◆ WORK ITEM
What lines of the data below hold "sono"? Show them.

◆ DATA RECORDS
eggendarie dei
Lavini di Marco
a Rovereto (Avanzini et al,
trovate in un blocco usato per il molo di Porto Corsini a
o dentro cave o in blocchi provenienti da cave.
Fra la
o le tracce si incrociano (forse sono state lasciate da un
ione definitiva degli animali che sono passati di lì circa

◆ SOLUTION TO THIS TASK
o le tracce si incrociano (forse sono state lasciate da un
ione definitiva degli animali che sono passati di lì circa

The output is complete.